**TASK TO COMPLETE:** Only those lines in the data below from the line containing "Pentingnya Kode Redeem" through the line containing "Gesellschaft und Soziales", both included, should be restated word for word.
..........
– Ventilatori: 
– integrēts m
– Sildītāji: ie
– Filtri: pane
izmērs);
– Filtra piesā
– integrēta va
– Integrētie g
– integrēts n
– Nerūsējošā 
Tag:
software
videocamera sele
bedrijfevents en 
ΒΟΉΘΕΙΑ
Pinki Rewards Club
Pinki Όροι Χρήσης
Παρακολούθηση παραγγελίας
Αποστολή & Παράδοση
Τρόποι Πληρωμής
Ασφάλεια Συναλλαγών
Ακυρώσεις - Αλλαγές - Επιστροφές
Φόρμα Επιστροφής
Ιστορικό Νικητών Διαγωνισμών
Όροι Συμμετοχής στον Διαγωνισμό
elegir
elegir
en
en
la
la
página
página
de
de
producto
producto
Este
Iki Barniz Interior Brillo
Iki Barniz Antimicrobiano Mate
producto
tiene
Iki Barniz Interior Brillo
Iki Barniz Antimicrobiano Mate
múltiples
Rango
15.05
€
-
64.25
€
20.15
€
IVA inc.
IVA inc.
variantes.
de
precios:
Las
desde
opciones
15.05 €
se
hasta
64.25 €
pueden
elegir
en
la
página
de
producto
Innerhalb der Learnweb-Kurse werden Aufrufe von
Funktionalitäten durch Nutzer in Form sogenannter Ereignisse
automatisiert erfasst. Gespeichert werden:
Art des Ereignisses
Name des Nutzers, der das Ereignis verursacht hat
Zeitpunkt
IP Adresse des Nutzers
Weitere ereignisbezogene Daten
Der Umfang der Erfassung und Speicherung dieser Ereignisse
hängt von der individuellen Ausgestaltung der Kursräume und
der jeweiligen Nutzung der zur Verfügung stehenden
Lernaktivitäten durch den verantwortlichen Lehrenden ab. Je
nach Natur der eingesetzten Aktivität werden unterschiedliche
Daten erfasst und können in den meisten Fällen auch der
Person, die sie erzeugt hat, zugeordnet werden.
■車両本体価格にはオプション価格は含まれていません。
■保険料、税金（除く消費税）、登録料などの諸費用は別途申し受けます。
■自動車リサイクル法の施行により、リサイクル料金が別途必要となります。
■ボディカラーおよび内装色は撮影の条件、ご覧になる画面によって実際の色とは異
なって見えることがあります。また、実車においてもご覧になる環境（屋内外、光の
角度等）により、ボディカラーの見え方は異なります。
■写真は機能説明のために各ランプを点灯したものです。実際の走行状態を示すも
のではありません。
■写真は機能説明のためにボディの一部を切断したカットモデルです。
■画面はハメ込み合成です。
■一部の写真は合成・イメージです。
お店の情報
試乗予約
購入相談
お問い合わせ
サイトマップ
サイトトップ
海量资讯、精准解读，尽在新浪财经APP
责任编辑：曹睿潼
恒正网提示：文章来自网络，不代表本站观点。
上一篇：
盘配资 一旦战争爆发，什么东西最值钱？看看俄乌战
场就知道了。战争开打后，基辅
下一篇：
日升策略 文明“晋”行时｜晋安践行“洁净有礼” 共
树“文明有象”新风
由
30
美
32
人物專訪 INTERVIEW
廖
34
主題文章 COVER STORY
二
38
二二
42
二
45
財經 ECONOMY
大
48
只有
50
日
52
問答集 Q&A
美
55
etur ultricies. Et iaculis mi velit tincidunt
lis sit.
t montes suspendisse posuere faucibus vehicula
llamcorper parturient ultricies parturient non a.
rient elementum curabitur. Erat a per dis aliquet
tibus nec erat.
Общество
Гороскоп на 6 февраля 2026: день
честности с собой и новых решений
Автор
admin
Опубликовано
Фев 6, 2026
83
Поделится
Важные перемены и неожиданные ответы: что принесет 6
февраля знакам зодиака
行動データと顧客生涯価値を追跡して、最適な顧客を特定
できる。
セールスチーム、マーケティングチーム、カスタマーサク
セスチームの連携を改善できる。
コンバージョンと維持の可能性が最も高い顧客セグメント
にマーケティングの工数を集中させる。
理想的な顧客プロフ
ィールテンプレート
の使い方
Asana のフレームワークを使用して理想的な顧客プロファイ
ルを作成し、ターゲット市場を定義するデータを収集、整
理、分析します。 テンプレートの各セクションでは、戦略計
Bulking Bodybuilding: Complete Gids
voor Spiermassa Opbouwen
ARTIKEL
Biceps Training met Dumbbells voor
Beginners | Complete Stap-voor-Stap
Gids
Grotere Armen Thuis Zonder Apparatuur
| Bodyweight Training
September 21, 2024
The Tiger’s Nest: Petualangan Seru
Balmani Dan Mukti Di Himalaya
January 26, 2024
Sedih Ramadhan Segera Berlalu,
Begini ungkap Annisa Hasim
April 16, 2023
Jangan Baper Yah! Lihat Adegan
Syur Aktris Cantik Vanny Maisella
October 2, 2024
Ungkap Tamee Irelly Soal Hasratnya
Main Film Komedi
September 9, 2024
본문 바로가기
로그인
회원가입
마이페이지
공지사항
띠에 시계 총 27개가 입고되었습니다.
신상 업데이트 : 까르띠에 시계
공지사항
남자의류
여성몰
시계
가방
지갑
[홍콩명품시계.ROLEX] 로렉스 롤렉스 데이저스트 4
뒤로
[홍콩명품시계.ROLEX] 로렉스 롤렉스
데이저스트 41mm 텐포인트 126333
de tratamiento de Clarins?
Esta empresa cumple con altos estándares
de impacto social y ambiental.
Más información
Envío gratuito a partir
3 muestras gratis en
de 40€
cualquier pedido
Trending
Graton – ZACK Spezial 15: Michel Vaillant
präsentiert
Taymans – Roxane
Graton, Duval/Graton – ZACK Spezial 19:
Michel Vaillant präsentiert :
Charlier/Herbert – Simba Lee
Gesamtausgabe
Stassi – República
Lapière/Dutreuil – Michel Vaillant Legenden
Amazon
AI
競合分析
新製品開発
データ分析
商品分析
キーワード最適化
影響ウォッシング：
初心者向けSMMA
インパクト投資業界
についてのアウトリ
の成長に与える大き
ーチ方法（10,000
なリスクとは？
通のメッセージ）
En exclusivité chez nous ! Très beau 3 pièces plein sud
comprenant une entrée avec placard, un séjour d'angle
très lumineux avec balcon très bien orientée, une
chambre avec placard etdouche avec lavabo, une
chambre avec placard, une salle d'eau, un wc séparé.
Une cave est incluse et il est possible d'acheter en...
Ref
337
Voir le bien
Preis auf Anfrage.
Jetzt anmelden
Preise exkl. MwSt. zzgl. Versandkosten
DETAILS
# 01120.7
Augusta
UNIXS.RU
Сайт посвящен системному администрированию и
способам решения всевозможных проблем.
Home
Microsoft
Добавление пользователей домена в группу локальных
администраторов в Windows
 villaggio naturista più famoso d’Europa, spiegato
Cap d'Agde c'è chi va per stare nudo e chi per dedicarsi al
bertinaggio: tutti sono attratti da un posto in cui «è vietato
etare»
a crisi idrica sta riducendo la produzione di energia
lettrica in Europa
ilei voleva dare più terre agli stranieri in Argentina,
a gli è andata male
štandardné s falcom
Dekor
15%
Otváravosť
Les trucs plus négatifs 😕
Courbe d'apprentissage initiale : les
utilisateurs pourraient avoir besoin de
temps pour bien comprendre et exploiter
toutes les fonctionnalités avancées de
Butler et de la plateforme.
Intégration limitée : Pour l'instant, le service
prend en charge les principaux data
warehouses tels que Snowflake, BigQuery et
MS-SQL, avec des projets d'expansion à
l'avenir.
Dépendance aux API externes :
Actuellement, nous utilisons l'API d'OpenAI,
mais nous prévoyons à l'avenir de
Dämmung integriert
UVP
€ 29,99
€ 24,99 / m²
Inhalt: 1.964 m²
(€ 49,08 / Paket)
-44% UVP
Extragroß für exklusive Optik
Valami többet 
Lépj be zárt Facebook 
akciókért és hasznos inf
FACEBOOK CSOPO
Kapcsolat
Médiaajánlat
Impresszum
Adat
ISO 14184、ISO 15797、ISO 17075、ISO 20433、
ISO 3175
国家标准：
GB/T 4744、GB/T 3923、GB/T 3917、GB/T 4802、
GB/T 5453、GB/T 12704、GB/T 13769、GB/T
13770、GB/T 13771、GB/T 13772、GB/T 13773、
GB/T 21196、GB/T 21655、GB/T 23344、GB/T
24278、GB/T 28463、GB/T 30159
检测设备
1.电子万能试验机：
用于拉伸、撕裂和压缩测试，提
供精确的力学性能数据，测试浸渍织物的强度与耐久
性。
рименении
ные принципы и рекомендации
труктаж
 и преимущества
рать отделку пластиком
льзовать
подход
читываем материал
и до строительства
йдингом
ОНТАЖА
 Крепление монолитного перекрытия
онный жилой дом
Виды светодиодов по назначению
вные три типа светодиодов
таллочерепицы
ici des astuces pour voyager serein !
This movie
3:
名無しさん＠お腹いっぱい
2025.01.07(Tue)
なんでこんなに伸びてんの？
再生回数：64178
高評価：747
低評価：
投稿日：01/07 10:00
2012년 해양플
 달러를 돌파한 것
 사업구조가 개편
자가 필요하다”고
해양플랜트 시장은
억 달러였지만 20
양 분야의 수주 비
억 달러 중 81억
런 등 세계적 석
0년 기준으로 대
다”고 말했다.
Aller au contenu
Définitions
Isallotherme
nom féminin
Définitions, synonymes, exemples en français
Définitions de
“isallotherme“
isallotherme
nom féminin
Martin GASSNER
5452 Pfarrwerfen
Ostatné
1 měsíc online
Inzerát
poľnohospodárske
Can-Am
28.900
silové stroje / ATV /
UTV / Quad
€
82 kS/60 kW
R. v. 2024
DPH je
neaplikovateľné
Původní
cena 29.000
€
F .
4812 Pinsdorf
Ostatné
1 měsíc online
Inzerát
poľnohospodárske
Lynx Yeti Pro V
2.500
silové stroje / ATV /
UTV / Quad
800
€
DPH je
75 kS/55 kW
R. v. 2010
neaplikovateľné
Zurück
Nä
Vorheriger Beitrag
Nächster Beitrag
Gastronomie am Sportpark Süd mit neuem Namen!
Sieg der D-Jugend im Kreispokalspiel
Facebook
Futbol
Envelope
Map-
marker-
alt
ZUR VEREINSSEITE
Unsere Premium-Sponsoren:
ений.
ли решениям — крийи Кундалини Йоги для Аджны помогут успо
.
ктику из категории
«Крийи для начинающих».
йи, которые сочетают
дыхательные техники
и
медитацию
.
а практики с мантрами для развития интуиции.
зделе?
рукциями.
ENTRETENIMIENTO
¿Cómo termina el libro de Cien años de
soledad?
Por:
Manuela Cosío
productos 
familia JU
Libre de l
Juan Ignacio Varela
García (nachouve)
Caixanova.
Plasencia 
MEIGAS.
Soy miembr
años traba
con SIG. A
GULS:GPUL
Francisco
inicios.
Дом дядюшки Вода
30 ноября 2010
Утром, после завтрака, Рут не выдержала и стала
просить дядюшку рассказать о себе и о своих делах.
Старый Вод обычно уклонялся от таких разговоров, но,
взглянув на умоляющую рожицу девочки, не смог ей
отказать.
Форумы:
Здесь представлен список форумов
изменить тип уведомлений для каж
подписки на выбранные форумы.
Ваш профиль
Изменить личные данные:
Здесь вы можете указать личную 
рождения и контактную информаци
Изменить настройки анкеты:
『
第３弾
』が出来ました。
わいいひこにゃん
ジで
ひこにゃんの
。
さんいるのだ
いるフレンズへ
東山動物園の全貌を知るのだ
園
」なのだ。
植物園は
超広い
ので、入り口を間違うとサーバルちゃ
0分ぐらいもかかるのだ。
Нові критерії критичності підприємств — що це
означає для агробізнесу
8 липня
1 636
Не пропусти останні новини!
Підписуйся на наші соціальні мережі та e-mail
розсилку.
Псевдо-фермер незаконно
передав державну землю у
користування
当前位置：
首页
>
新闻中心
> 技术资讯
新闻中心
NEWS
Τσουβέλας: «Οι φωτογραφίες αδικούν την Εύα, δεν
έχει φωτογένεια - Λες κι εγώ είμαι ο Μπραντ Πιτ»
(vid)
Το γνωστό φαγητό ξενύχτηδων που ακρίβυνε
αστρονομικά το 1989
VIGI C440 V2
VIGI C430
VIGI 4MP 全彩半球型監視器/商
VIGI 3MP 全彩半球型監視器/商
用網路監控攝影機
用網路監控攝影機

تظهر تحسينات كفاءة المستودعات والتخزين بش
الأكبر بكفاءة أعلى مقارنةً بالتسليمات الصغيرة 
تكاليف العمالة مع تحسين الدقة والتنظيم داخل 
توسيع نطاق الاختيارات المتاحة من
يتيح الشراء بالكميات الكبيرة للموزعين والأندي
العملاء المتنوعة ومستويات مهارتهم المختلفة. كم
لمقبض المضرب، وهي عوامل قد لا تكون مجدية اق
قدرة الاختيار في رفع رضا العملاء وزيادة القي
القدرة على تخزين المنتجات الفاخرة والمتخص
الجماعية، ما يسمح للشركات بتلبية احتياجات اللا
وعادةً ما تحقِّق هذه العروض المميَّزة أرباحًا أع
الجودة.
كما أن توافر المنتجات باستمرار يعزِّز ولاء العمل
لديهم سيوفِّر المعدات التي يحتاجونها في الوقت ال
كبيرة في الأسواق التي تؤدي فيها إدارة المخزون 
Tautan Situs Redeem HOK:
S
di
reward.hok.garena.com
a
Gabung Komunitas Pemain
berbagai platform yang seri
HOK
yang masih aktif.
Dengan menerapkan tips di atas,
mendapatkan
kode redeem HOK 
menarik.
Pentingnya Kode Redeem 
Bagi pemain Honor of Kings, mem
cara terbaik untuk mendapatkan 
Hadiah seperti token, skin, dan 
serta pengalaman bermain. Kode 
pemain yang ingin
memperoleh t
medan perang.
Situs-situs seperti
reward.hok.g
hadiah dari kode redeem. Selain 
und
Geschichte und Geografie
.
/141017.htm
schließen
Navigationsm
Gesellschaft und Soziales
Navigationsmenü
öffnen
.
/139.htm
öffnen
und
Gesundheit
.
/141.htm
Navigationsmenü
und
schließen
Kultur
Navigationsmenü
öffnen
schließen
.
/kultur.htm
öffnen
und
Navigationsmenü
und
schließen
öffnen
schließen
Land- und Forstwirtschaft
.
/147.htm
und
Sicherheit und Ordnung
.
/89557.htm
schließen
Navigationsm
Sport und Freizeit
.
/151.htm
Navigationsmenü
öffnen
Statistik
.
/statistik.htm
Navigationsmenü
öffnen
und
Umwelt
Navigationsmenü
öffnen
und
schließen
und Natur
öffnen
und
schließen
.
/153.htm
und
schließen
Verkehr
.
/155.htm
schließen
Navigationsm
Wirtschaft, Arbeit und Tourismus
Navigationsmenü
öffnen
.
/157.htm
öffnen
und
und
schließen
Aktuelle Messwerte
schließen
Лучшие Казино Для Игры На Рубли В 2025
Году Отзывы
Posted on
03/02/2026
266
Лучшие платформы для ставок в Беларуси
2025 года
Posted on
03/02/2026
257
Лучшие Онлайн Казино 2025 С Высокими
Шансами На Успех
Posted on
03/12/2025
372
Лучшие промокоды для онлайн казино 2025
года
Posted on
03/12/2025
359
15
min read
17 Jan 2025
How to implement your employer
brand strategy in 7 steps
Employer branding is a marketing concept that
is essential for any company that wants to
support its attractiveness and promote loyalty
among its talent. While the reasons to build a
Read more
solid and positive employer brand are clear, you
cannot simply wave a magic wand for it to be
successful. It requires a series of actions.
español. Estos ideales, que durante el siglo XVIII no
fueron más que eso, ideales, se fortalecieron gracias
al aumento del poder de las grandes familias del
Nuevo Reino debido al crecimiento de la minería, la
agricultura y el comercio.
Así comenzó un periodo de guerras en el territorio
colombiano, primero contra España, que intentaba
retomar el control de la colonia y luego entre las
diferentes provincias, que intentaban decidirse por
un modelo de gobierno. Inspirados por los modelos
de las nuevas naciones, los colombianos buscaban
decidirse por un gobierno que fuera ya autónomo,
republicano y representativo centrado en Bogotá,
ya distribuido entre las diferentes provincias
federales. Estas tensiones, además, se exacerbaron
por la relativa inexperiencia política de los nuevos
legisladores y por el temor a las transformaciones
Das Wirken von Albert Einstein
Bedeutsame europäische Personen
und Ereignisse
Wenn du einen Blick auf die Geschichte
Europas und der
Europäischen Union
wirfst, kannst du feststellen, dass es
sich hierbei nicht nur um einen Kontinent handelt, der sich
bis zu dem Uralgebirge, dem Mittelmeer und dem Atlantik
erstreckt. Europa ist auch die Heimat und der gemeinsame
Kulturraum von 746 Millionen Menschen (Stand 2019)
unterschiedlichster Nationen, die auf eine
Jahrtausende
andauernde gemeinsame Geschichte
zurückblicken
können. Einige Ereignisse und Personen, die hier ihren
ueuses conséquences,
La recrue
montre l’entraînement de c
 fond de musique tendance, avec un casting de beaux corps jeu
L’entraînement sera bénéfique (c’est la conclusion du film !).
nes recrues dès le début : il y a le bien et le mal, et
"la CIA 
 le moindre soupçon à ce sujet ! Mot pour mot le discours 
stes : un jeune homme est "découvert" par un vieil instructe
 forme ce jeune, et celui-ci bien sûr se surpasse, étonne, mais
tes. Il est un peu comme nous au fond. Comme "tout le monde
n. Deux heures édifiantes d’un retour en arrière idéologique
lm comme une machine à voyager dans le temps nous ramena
..........
**EXERCISE OUTPUT:**
Pentingnya Kode Redeem 
Bagi pemain Honor of Kings, mem
cara terbaik untuk mendapatkan 
Hadiah seperti token, skin, dan 
serta pengalaman bermain. Kode 
pemain yang ingin
memperoleh t
medan perang.
Situs-situs seperti
reward.hok.g
hadiah dari kode redeem. Selain 
und
Geschichte und Geografie
.
/141017.htm
schließen
Navigationsm
Gesellschaft und Soziales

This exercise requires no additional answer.